Part-of-speech (POS) tagging is a common technique to tag each word in a given text as belonging to a category according to its grammatical properties. Examples could be 'verb', or 'direct object'.

Azimuth uses spaCy, an open-source library, to perform part-of-speech (POS) and dependency tagging on each token of an utterance. It is set up for all languages supported by Azimuth. Azimuth then computes the smart tags missing_subj, missing_verb, and missing_obj based on the presence of certain tags. Subjects and objects are identified by dependency tags that are language-dependent and specified in the Syntax Analysis Config, whereas verbs are identified by POS tags that are consistent across languages (shown below).
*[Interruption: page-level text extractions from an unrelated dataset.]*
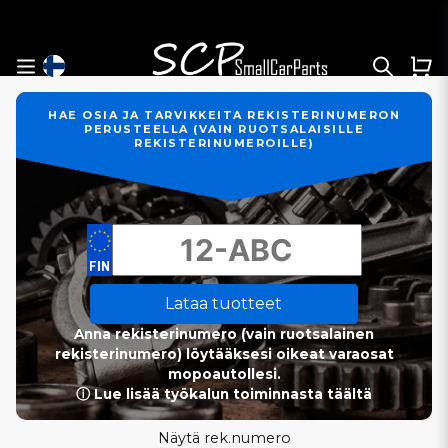
HAE OSIA JA TARVIKKEITA REKISTERINUMERON
PERUSTEELLA (VAIN RUOTSALAISILLE
REKISTERINUMEROILLE)
Lataa tuotteet
Anna rekisterinumero (vain ruotsalainen
rekisterinumero) löytääksesi oikeat varaosat
mopoautollesi.
ⓘ Lue lisää työkalun toiminnasta täältä
Näytä rek.numero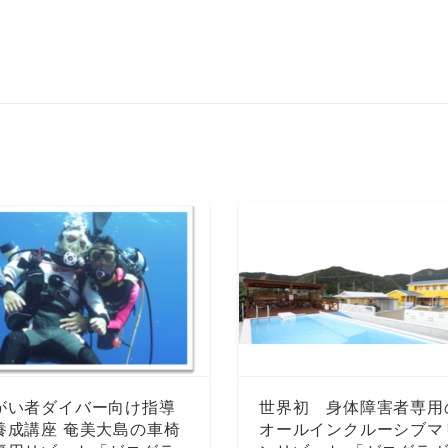
がい者ダイバー向け指導
世界初 身体障害者専用
養成講座 奄美大島の車椅
オールインクルーシブマ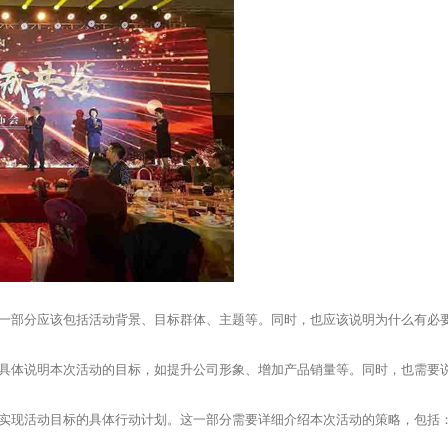
一部分应该包括活动背景、目标群体、主题等。同时，也应该说明为什么有必
具体说明本次活动的目标，如提升公司形象、增加产品销量等。同时，也需要
实现活动目标的具体行动计划。这一部分需要详细介绍本次活动的策略，包括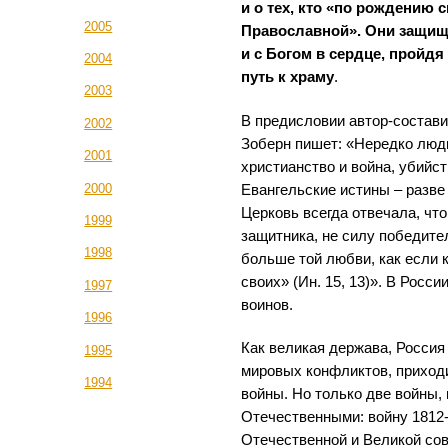
и о тех, кто «по рождению
2005
Православной». Они защищ
и с Богом в сердце, пройд
2004
путь к храму
.
2003
В предисловии автор-состав
2002
Зоберн пишет: «Нередко люд
2001
христианство и война, убийст
2000
Евангельские истины – разве
Церковь всегда отвечала, что
1999
защитника, не силу победител
1998
больше той любви, как если 
своих» (Ин. 15, 13)». В Росс
1997
воинов.
1996
Как великая держава, Россия 
1995
мировых конфликтов, приход
1994
войны. Но только две войны,
Отечественными: войну 1812-г
Отечественной и Великой со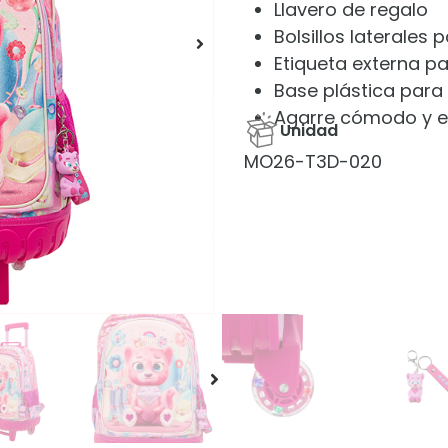
Llavero de regalo
Bolsillos laterales
Etiqueta externa pa
Base plástica para
Agarre cómodo y 
Unidad
MO26-T3D-020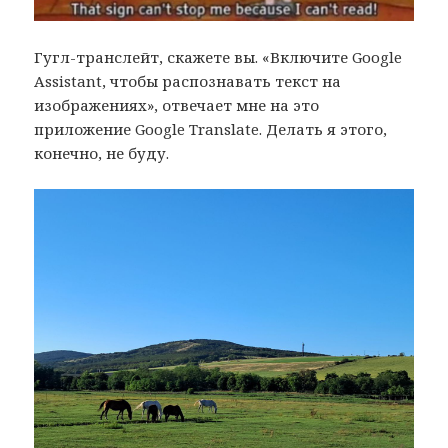
Гугл-транслейт, скажете вы. «Включите Google
Assistant, чтобы распознавать текст на
изображениях», отвечает мне на это
приложение Google Translate. Делать я этого,
конечно, не буду.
The smart tag multiple_sentences is based on a spaCy sentencizer:

import spacy
from spacy.lang.en import English

# Part of Speech
verb_tags = ["VERB", "AUX"]

# Sentencizer; English() should work for other languages that have similar sentence conventions.
spacy_pipeline = English()
spacy_pipeline.add_pipe("sentencizer")

Token Count

To compute the number of tokens per utterance, the following tokenizer is used:

from transformers import AutoTokenizer

tokenizer = AutoTokenizer.from_pretrained("bert-base-uncased")

Based on the token count, the long_sentence and short_sentence smart tags are computed.

Configuration

Syntax Analysis Config explains how to edit the thresholds to determine what is considered a short or long sentence, the tags used to detect subjects and objects, and the spaCy model used to parse utterances.